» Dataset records
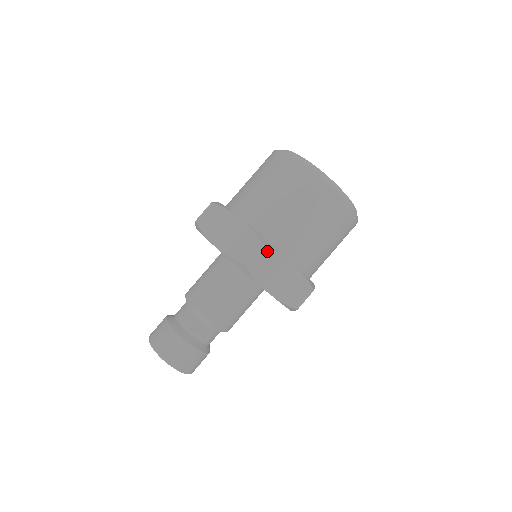
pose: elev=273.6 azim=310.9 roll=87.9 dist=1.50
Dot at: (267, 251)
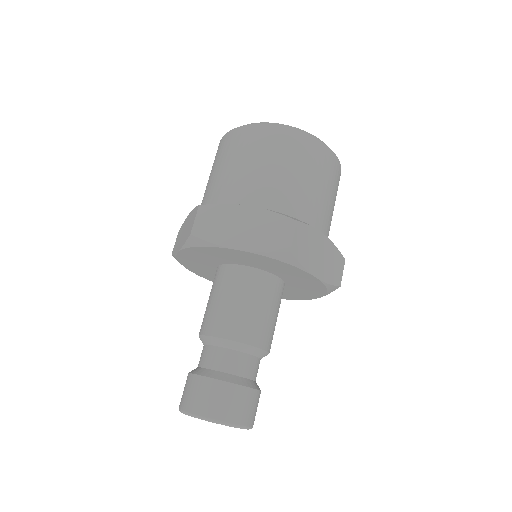
Dot at: (303, 228)
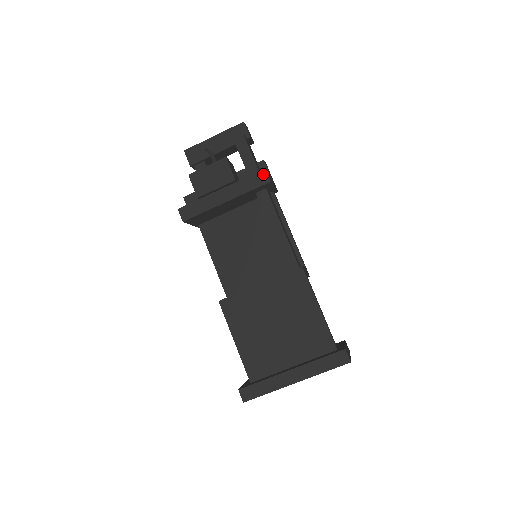
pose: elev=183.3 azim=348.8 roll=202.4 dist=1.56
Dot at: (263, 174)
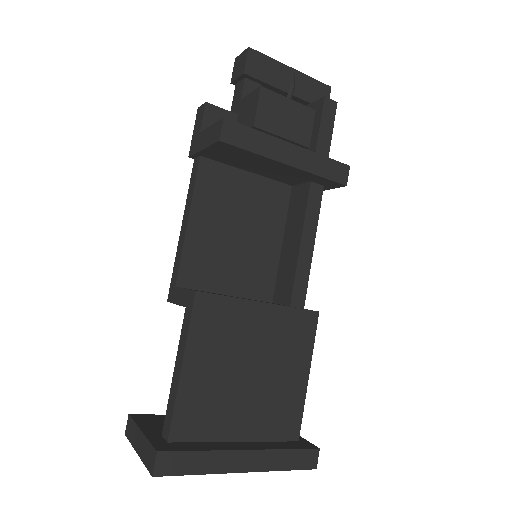
Dot at: (345, 170)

» EXERCISE
Quote every line of text in the material word for word, leaving out the pictures.

» RESULT OF THE TASK
pose: elev=273.6 azim=310.9 roll=87.9 dist=1.50
Dot at: (267, 251)
Dot at: (303, 228)
pose: elev=183.3 azim=348.8 roll=202.4 dist=1.56
Dot at: (263, 174)
Dot at: (345, 170)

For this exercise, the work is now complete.